3.17.2013

Excessive laughter

Evil Dead II: the comic excess of horror.

Sam Raimi’s Evil Dead II (1987) is less a sequel to his original Evil Dead (1983) than a remake of it: both films open with Ash (Bruce Campbell) heading to a remote cabin in the woods with his girlfriend, unaware that he’ll be spending most of the weekend doing battle with murderous zombies.  In his essay “Lethal Repetition,” Richard Dyer suggests that the horror genre is as compelled to repeat acts of violence as its villains are—that, in its endless proliferation of sequels and remakes, it plays out the same scenarios, images, and plots with a single-minded obsession not to be found in other genres.  I would argue that the Evil Dead films do not just exemplify the horror genre’s compulsion to repeat itself across multiple films: repetition is built into the very structure of each individual film, both of which are driven by a series of gags rather than by any real plot.  The films are simply about the progression and escalation of human-zombie encounters, which grow increasingly gorier and more absurdly comic as each film goes on.  They’re determined to sustain this keyed-up, giddy feeling of sublime disgust until, finally, they (and we) collapse, exhausted.

The gags are funny and horrifying, often at the same time.  In Evil Dead II
, which is more broadly comic than the original, one of Ash’s own hands becomes possessed, prompting him to cut it off, whereupon it continues to pursue and attack him like an animal.  The general vibe of both films is one of insane, hysterical laughter, as if the slow dread of George Romero’s Night of the Living Dead was ratcheted up to a slapsticky, funhouse pitch.  Raimi was apparently influenced by The Three Stooges; the films also resemble the balletic violence of the Looney Tunes cartoons.  The bodies of both the humans and the zombies are cartoon bodies: they lose limbs and great quantities of blood, fall through walls and floors, are slammed and dragged and beaten and stabbed, yet they remain resilient and always ready for more. And they’re aware of how funny they are: both films feature sequences in which characters are consumed by prolonged, maniacal laughter.  It’s not that the bodies are necessarily repeating the same actions over and over again; it’s that they’re in constant, uninterrupted states of excess—bleeding, screaming, running, oozing.  And, like Road Runner or Wile E. Coyote, they’re in constant, schizophrenic motion.

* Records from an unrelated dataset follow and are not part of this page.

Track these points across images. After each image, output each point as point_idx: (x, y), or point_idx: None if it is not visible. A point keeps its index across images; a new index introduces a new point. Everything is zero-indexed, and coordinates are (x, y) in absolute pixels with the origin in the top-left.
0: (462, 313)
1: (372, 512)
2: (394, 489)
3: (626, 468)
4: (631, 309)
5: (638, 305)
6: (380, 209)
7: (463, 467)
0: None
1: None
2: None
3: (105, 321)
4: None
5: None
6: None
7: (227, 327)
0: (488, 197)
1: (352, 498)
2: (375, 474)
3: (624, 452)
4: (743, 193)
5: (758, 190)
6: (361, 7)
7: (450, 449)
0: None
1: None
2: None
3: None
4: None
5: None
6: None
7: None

I understood the comic appeal of this even as a kid, when I saw (and loved) the first Evil Dead film (I had programmed our VCR to tape it as it aired on the USA network at 2 a.m. one night).  Somehow, I understood it to be hilariously, nauseatingly funny.   Although, like the second Godfather film, Evil Dead II is generally felt to be superior to its predecessor, my loyalties lie with the original, perhaps because it seems less consciously cheeky and less emphatic about underscoring how silly its excesses are.  It simply piles on the blood and the gore and the guts with a kind of deadpan grimace until, feeling as if you’re about to be crushed beneath the weight of so much bodily stuff, you can’t help but break out in deranged laughter.              

Ash fends off his own hand in Evil Dead II.